— START Given records —
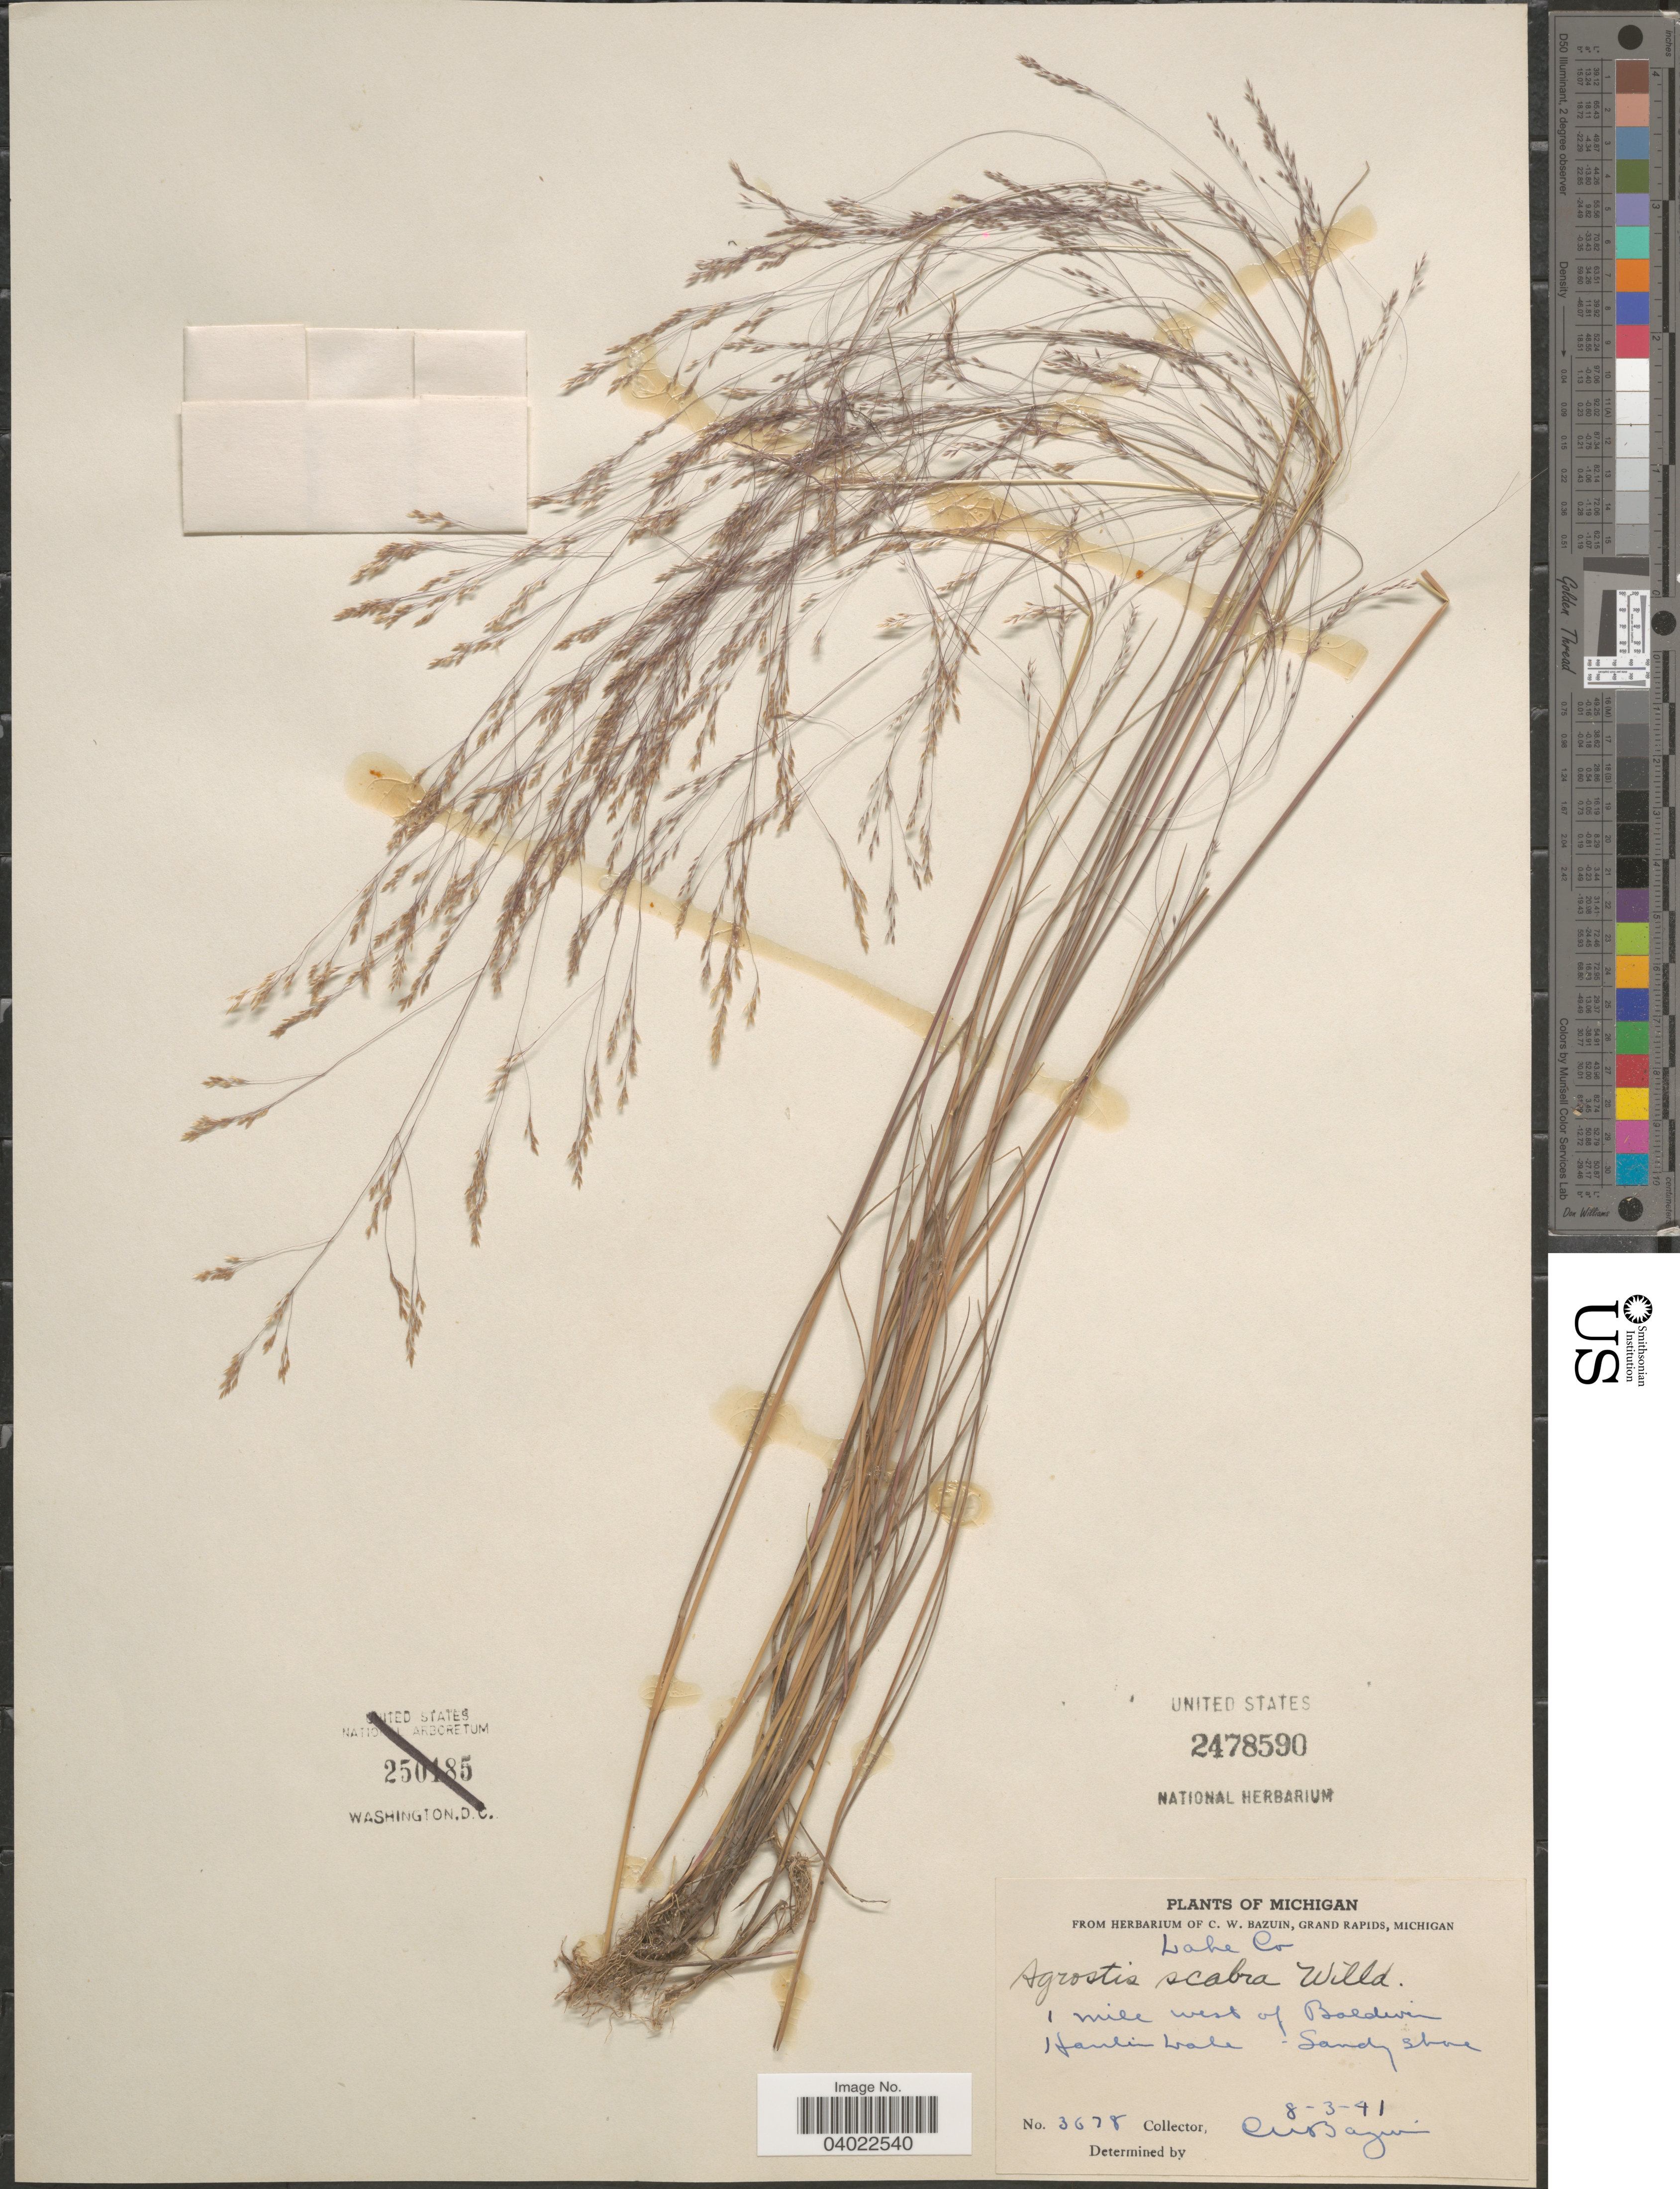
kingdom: Plantae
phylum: Tracheophyta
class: Liliopsida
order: Poales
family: Poaceae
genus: Agrostis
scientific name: Agrostis scabra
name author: Willd.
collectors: C. Bazuin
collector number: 3678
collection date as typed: Transcribed d/m/y: 3/8/41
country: United States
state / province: Michigan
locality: Lake Co. 1 mile west of Baldwin. Hamlin Lake.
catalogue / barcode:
— END Given records —
== Exercise directions ==
Write out all of the material above line for line, without changing any wording, and leave out the image.

== Response below ==
kingdom: Plantae
phylum: Tracheophyta
class: Liliopsida
order: Poales
family: Poaceae
genus: Agrostis
scientific name: Agrostis scabra
name author: Willd.
collectors: C. Bazuin
collector number: 3678
collection date as typed: Transcribed d/m/y: 3/8/41
country: United States
state / province: Michigan
locality: Lake Co. 1 mile west of Baldwin. Hamlin Lake.
catalogue / barcode:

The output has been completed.